CACnet: Cube Attentional CNN for Automatic Speech Recognition

End-to-end models have been widely used in Automatic Speech Recognition (ASR). Convolutional Neural Networks (CNNs) can effectively use spectrum information to model acoustic models. However, the convolution layers have limitations on the receptive field leading to restrictions for long speech signals. Inspired by this, we propose a Cube Attention CNN network(CACnet) that uses two different attention blocks to integrate the feature information of different dimensions for extending context information. Thereinto, the Global Deep Attention Block utilizes non-local operations to compute interactions between any two positions on feature maps and enables the acquirement of global feature representations while the Cross-Channel Attention Block adaptively recalibrates channel-wise feature responses. Then, outputs of the above two attention modules will be added up to further improve the feature representation which contributes to enrich contextual information.
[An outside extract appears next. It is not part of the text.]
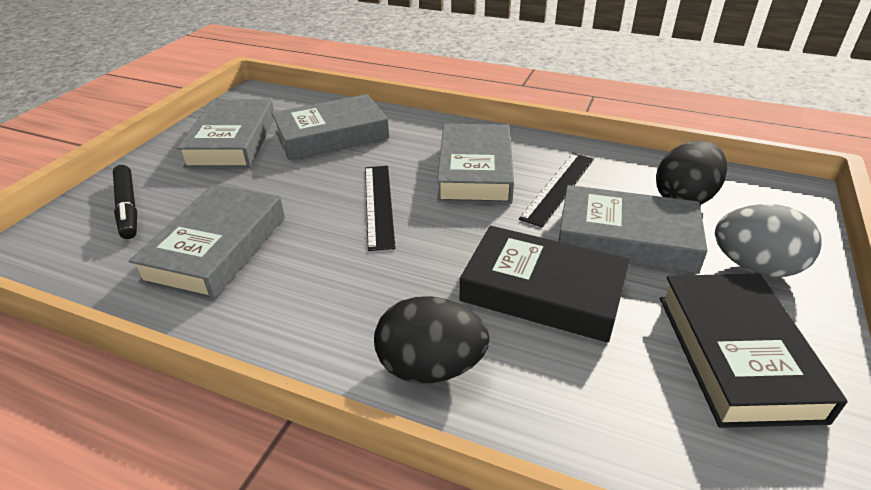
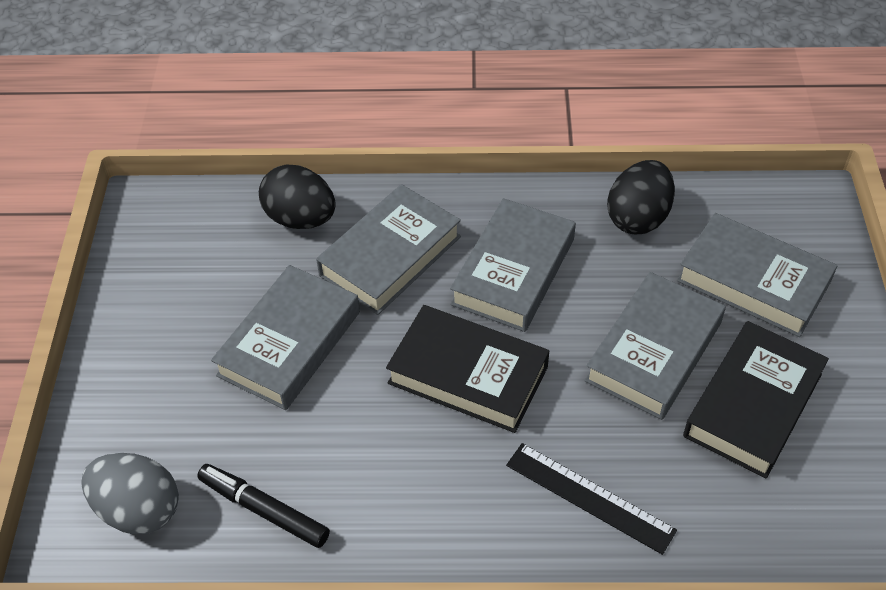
black ruler: [365,166,396,251] [519,153,594,227] = 2 -> [506,443,677,555] = 1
Finally, the performance of our proposed architecture will be explored under ASR tasks in English circumstances. Experiments on LibriSpeech indicate that CACnet achieves a word error rate (WER) of 3.78%/9.56% without language model (LM), and 2.84%/6.97% with LM, which is near state-of-the-art accuracy. CACnet on WSJ with 4.4% WER obtains better performance, compared to CTC-based CNN models, such as QuartzNet and Jasper, with the same language model. The proposed network achieves competitive accuracy while having fewer parameters. Moreover, CACnet can be easily incorporated into any existed network since it has the same input and output dimensions.